Stored items from a collection:

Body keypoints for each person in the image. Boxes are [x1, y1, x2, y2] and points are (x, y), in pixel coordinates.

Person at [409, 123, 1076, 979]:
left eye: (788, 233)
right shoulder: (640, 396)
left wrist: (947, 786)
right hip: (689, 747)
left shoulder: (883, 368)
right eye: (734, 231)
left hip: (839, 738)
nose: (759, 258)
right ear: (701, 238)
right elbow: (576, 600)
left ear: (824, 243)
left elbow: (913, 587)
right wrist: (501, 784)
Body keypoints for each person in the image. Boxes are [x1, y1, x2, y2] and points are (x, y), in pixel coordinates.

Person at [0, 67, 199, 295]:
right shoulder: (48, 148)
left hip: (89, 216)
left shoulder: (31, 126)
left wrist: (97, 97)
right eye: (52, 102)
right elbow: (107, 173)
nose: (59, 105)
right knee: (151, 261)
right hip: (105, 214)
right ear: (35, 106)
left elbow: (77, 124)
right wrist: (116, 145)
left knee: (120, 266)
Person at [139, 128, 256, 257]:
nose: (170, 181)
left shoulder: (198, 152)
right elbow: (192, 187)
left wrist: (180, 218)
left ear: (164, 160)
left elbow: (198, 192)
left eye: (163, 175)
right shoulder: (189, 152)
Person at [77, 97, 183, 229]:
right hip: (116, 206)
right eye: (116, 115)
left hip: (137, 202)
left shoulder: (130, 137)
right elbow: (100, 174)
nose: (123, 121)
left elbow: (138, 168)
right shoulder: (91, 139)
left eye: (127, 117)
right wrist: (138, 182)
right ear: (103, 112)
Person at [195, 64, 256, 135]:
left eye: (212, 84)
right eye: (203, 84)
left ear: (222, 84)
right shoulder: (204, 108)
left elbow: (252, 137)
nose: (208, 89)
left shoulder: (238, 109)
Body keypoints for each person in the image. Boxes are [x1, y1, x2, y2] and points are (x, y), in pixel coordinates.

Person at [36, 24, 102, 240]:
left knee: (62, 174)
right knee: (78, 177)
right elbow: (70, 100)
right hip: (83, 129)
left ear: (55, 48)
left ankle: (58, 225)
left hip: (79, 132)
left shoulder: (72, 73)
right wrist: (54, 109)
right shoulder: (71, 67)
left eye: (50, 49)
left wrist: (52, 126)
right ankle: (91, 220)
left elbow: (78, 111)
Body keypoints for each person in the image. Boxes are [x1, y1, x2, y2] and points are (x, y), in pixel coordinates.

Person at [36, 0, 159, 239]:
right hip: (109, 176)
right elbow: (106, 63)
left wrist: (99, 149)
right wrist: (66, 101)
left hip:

§ ABOUT THIS EXERCISE: Starting from the line that contains "left ear: (222, 84)", transcribe each line to the end of the records above. Please add nothing.

§ YOUR SOLUTION:
left ear: (222, 84)
right shoulder: (204, 108)
left elbow: (252, 137)
nose: (208, 89)
left shoulder: (238, 109)
Body keypoints for each person in the image. Boxes are [x1, y1, x2, y2] and points are (x, y), in pixel coordinates.

Person at [36, 24, 102, 240]:
left knee: (62, 174)
right knee: (78, 177)
right elbow: (70, 100)
right hip: (83, 129)
left ear: (55, 48)
left ankle: (58, 225)
left hip: (79, 132)
left shoulder: (72, 73)
right wrist: (54, 109)
right shoulder: (71, 67)
left eye: (50, 49)
left wrist: (52, 126)
right ankle: (91, 220)
left elbow: (78, 111)
Body keypoints for each person in the image. Boxes are [x1, y1, x2, y2] and points are (x, y), in pixel coordinates.

Person at [36, 0, 159, 239]:
right hip: (109, 176)
right elbow: (106, 63)
left wrist: (99, 149)
right wrist: (66, 101)
left hip:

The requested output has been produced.